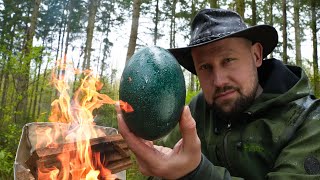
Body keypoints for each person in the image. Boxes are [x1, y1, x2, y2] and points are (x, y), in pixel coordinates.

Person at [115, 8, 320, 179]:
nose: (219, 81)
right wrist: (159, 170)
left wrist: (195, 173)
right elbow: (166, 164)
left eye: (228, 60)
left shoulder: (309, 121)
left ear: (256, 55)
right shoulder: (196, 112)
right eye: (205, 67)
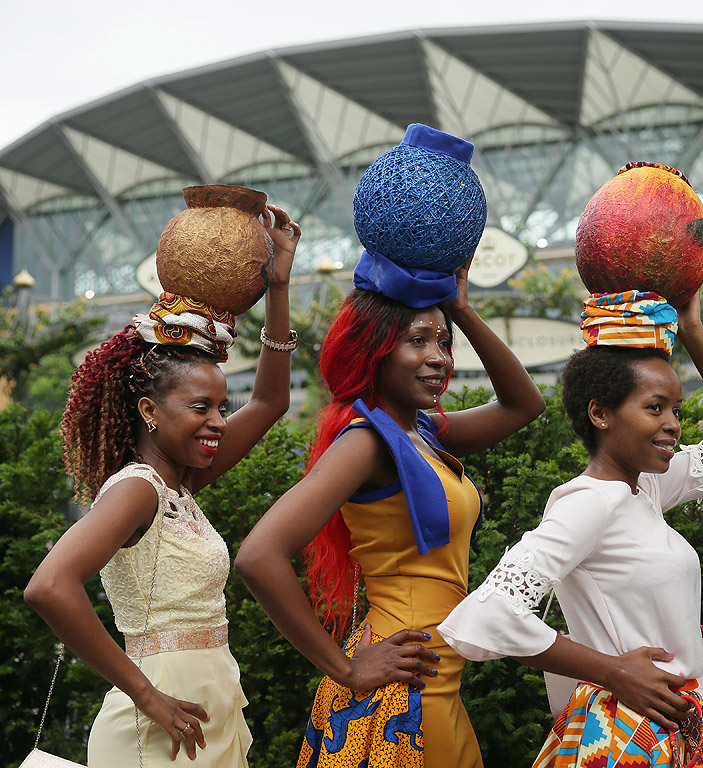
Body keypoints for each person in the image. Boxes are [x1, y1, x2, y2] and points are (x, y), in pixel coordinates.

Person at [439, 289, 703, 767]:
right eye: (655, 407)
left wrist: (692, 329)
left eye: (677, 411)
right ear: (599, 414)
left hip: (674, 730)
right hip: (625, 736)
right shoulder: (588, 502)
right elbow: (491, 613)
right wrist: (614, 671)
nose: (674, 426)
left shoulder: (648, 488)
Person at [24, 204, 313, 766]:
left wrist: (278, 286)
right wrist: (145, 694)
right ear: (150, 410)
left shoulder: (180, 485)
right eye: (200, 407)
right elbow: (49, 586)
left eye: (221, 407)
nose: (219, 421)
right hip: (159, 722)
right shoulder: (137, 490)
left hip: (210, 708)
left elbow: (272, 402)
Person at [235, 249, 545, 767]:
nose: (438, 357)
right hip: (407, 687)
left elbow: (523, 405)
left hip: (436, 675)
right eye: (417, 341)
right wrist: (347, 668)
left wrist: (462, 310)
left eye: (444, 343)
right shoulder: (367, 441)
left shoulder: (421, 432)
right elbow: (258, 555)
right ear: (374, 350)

* * * * * * *

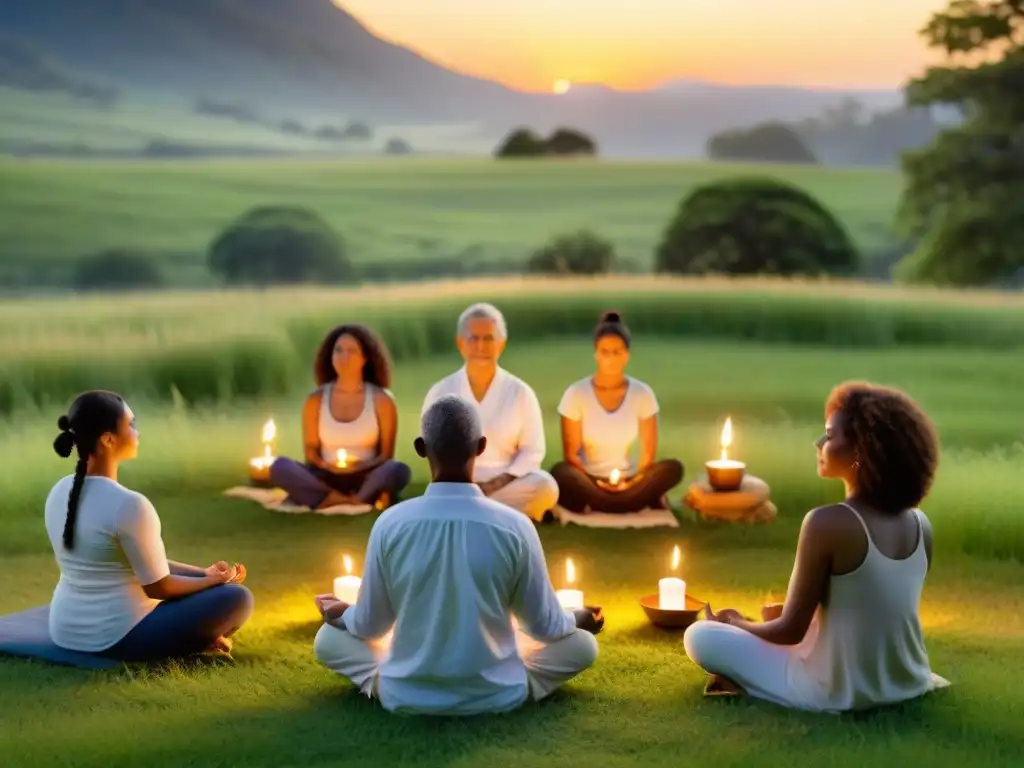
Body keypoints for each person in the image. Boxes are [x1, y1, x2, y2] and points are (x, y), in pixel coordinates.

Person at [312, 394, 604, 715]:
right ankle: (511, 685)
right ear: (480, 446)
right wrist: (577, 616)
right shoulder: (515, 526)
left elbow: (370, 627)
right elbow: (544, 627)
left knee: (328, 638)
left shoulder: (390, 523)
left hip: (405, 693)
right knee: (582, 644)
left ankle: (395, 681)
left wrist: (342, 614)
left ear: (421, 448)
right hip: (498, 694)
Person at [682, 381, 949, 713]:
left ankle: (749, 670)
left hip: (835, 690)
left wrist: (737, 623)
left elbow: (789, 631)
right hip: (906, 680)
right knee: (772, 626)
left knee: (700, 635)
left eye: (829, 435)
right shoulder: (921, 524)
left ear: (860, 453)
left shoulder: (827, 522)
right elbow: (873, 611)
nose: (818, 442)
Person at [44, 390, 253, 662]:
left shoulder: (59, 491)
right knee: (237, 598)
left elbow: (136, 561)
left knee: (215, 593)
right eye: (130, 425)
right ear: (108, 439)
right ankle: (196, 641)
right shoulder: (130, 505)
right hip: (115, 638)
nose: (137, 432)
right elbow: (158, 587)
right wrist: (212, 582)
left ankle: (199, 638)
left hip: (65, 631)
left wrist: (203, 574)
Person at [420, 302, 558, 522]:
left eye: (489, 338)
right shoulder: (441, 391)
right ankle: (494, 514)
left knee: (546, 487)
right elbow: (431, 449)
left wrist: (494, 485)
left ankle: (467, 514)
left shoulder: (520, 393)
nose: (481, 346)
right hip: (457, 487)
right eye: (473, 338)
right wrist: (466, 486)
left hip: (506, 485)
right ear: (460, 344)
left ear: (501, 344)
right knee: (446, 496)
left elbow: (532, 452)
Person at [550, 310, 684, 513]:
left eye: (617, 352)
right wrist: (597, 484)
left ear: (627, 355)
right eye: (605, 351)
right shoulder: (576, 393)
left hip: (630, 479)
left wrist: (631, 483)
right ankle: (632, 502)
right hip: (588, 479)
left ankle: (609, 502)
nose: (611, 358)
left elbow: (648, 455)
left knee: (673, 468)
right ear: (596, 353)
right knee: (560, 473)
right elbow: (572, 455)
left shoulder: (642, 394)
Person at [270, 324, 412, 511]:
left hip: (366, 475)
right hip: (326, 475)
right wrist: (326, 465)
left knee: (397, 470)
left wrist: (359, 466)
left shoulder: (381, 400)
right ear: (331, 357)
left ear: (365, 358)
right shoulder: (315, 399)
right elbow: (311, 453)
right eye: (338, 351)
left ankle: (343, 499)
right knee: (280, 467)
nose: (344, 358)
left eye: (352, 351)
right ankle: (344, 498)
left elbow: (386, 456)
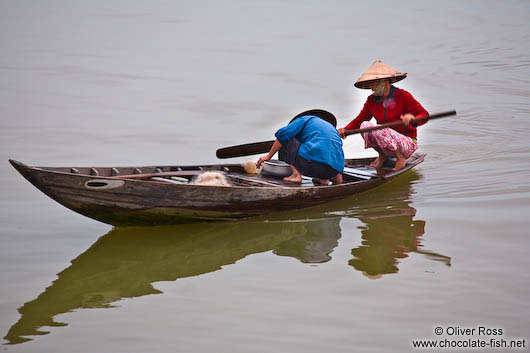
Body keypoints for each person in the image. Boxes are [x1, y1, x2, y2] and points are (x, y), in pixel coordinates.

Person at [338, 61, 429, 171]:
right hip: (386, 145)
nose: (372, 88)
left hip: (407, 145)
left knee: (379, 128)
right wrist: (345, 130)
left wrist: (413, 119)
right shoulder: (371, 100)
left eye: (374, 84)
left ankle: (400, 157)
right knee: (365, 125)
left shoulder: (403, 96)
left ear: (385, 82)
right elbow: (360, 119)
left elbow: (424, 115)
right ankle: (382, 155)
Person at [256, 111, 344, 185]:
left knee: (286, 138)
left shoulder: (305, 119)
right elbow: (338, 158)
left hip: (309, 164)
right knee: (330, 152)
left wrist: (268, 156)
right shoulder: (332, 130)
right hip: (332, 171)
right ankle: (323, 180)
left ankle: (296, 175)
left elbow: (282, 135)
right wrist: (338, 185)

* * * * * * *

#### EXERCISE GOAL:
When you reach the line holding "left eye: (352, 351)" in the listing above, begin retyping exactly, and stop once the line holding "right wrist: (338, 185)" is done; pictures stay out.

#### TASK RESULT:
left eye: (352, 351)
right ankle: (344, 498)
left elbow: (386, 456)
Body keypoints for each person in the image. Boxes are [x1, y1, x2, y2] and points are (x, y), in pixel coordinates.

Person at [338, 61, 429, 171]:
right hip: (386, 145)
nose: (372, 88)
left hip: (407, 145)
left knee: (379, 128)
right wrist: (345, 130)
left wrist: (413, 119)
right shoulder: (371, 100)
left eye: (374, 84)
left ankle: (400, 157)
right knee: (365, 125)
left shoulder: (403, 96)
left ear: (385, 82)
right elbow: (360, 119)
left elbow: (424, 115)
right ankle: (382, 155)
Person at [256, 111, 344, 185]:
left knee: (286, 138)
left shoulder: (305, 119)
right elbow: (338, 158)
left hip: (309, 164)
right knee: (330, 152)
left wrist: (268, 156)
right shoulder: (332, 130)
right hip: (332, 171)
right ankle: (323, 180)
left ankle: (296, 175)
left elbow: (282, 135)
right wrist: (338, 185)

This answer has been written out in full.